In a recent development, reports have surfaced indicating that China has halted disbursements of active loans to various projects in Kenya. This move comes in the midst of disagreements over Nairobi's bid to extend the debt repayment holiday to December. The situation stems from Kenya seeking deals to suspend debt services covering an additional six months until the end of the year. The initial relief was granted in January 2021 under the Debt Service Suspension Initiative with China and other wealthy nations. To shed light on the matter, Ken Gichinga, Chief Economist at Mentoria Economics, provided insights during a CNBC Africa interview.
Kenya's plea for debt service suspension extension is a result of the severe impact the COVID-19 pandemic has had on the country's tax revenues. The prolonged economic strain due to the global health crisis has made it challenging for the government to meet its debt obligations. While specific details about the loans targeted for extension remain undisclosed, parliamentary disclosures suggest a significant part of the relief is linked to funding related to the SGR project, primarily from the Exim Bank of China.
The conflicting reports on the loan disbursement freeze highlight the complexities of international finance. While the Chinese embassy acknowledged the funding delay and assured resolution through bilateral discussions, Kenya's treasury officials denied any delays in receiving Chinese loans. The contrasting statements underscore the intricacies of negotiating debt repayment terms with various creditors.

- Work request 1 -
Answer these questions from the text on China's loan freeze in Kenya:
(a) In what month and year was Kenya's initial debt relief granted, and under what initiative?
(b) According to parliamentary disclosures, which project is a significant part of the relief linked to?
(c) What did Kenya's treasury officials say about Chinese loans?
- Work request 2 -
Carry on the text about China's loan freeze in Kenya, starting after its last sentence.
The items that follow have nothing to do with the text on China's loan freeze in Kenya.

- Recorded information -
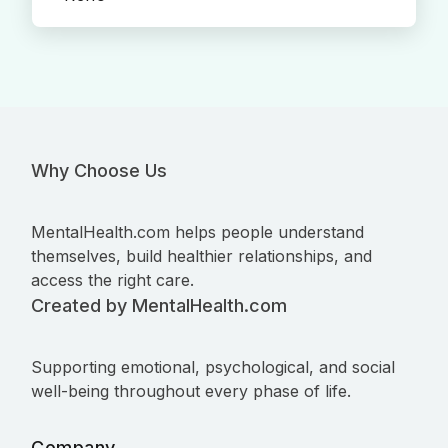
Why Choose Us
MentalHealth.com helps people understand
themselves, build healthier relationships, and
access the right care.
Created by MentalHealth.com
Supporting emotional, psychological, and social
well-being throughout every phase of life.
Company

- Exercise answer 1 -
(a) January 2021, under the Debt Service Suspension Initiative.
(b) The SGR project, funded primarily by the Exim Bank of China.
(c) They denied any delays in receiving Chinese loans.

- Exercise answer 2 -
The implications of the freeze in loan disbursements by China are significant for Kenya, given the country's substantial debt owed to the Asian nation, amounting to approximately $7 billion as of April 2021. The strained relations in debt negotiations between the two countries pose a threat to their bilateral ties. Notably, China's growing assertiveness in its global economic interactions, coupled with its centennial celebrations that emphasize self-reliance and strength, signal a more resolute stance in negotiations.
Amid the debt repayment challenges, Kenya has witnessed a modest increase in tax return filings, as revealed by the Kenya Revenue Authority. However, the uptick in compliance does not necessarily indicate a robust revenue recovery but rather a response to stricter penalties for non-compliance. The economic hardships caused by the pandemic continue to impact businesses and individuals, necessitating a delicate balance in tax policy to ensure sustainable revenue generation.
As Kenya faces limited borrowing options, the focus on broadening the tax base and enhancing compliance raises concerns about the impact on citizens, particularly the most vulnerable. The emphasis on consumption taxes, such as excise duties, raises worries about the disproportionate burden on low-income populations. To achieve a fair and effective tax regime, policymakers need to consider a holistic approach that balances production and consumption taxes to mitigate social unrest and foster economic stability.